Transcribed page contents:
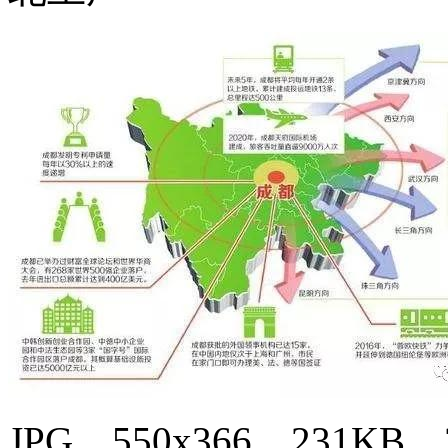
JPG，550x366，231KB，3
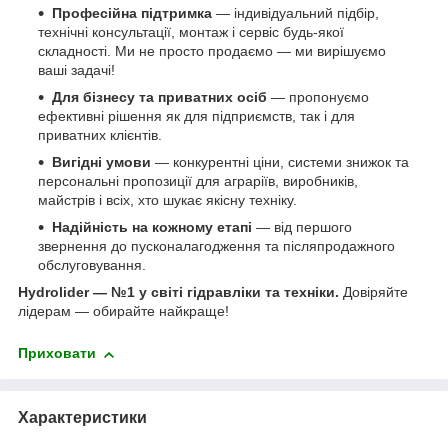
Професійна підтримка
— індивідуальний підбір,
технічні консультації, монтаж і сервіс будь-якої
складності. Ми не просто продаємо — ми вирішуємо
ваші задачі!
Для бізнесу та приватних осіб
— пропонуємо
ефективні рішення як для підприємств, так і для
приватних клієнтів.
Вигідні умови
— конкурентні ціни, системи знижок та
персональні пропозиції для аграріїв, виробників,
майстрів і всіх, хто шукає якісну техніку.
Надійність на кожному етапі
— від першого
звернення до пусконалагодження та післяпродажного
обслуговування.
Hydrolider — №1 у світі гідравліки та техніки.
Довіряйте
лідерам — обирайте найкраще!
Приховати
Характеристики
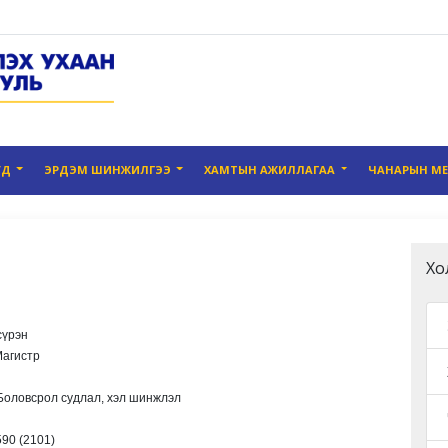
УД
ЭРДЭМ ШИНЖИЛГЭЭ
ХАМТЫН АЖИЛЛАГАА
ЧАНАРЫН М
Хо
сүрэн
агистр
оловсрол судлал, хэл шинжлэл
90 (2101)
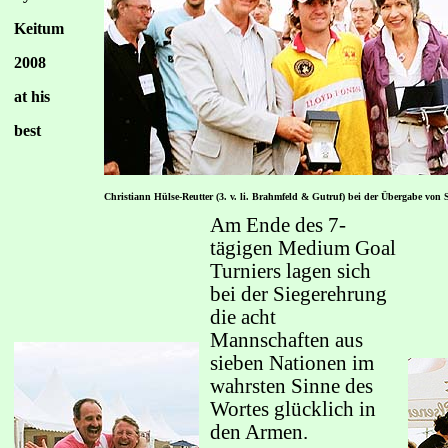
Keitum
2008
at his
best
Christiann Hülse-Reutter (3. v. li. Brahmfeld & Gutruf) bei der Übergabe von
Am Ende des 7-
tägigen Medium Goal
Turniers lagen sich
bei der Siegerehrung
die acht
Mannschaften aus
sieben Nationen im
wahrsten Sinne des
Wortes glücklich in
den Armen.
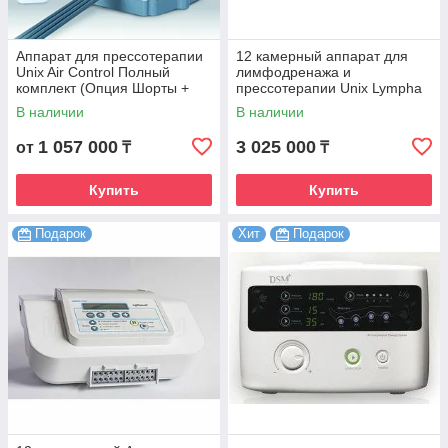
Аппарат для прессотерапии
12 камерный аппарат для
Unix Air Control Полный
лимфодренажа и
комплект (Опция Шорты +
прессотерапии Unix Lympha
Опция Рука 2 шт + Т
Master
В наличии
В наличии
коннектор)
1 057 000
3 025 000
от
₸
₸
Купить
Купить
Подарок
Хит
Подарок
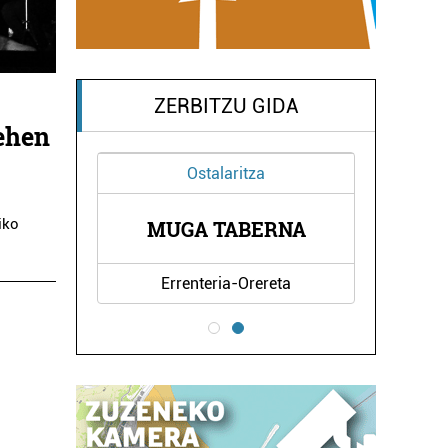
ZERBITZU GIDA
lehen
Ostalaritza
E
iko
MUGA TABERNA
Errenteria-Orereta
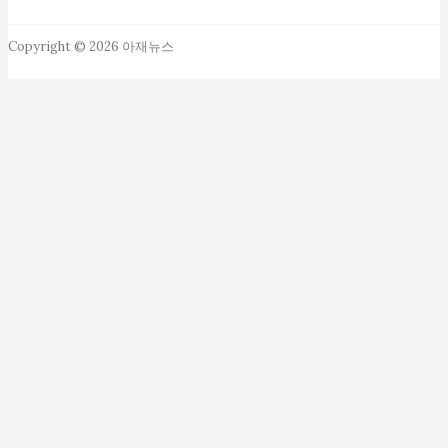
Copyright © 2026 아재뉴스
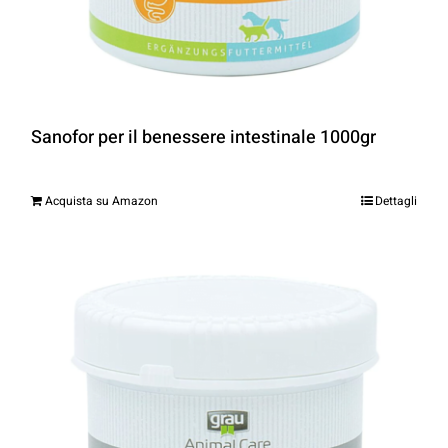
Sanofor per il benessere intestinale 1000gr
Acquista su Amazon
Dettagli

WORK REQUIRED - Copy the entries above faithfully and omit every image.

OUTPUT FOR THIS TASK -
JPG，550x366，231KB，3
Професійна підтримка
— індивідуальний підбір,
технічні консультації, монтаж і сервіс будь-якої
складності. Ми не просто продаємо — ми вирішуємо
ваші задачі!
Для бізнесу та приватних осіб
— пропонуємо
ефективні рішення як для підприємств, так і для
приватних клієнтів.
Вигідні умови
— конкурентні ціни, системи знижок та
персональні пропозиції для аграріїв, виробників,
майстрів і всіх, хто шукає якісну техніку.
Надійність на кожному етапі
— від першого
звернення до пусконалагодження та післяпродажного
обслуговування.
Hydrolider — №1 у світі гідравліки та техніки.
Довіряйте
лідерам — обирайте найкраще!
Приховати
Характеристики
УД
ЭРДЭМ ШИНЖИЛГЭЭ
ХАМТЫН АЖИЛЛАГАА
ЧАНАРЫН М
Хо
сүрэн
агистр
оловсрол судлал, хэл шинжлэл
90 (2101)
Keitum
2008
at his
best
Christiann Hülse-Reutter (3. v. li. Brahmfeld & Gutruf) bei der Übergabe von
Am Ende des 7-
tägigen Medium Goal
Turniers lagen sich
bei der Siegerehrung
die acht
Mannschaften aus
sieben Nationen im
wahrsten Sinne des
Wortes glücklich in
den Armen.
Аппарат для прессотерапии
12 камерный аппарат для
Unix Air Control Полный
лимфодренажа и
комплект (Опция Шорты +
прессотерапии Unix Lympha
Опция Рука 2 шт + Т
Master
В наличии
В наличии
коннектор)
1 057 000
3 025 000
от
₸
₸
Купить
Купить
Подарок
Хит
Подарок
ZERBITZU GIDA
lehen
Ostalaritza
E
iko
MUGA TABERNA
Errenteria-Orereta
Copyright © 2026 아재뉴스
Sanofor per il benessere intestinale 1000gr
Acquista su Amazon
Dettagli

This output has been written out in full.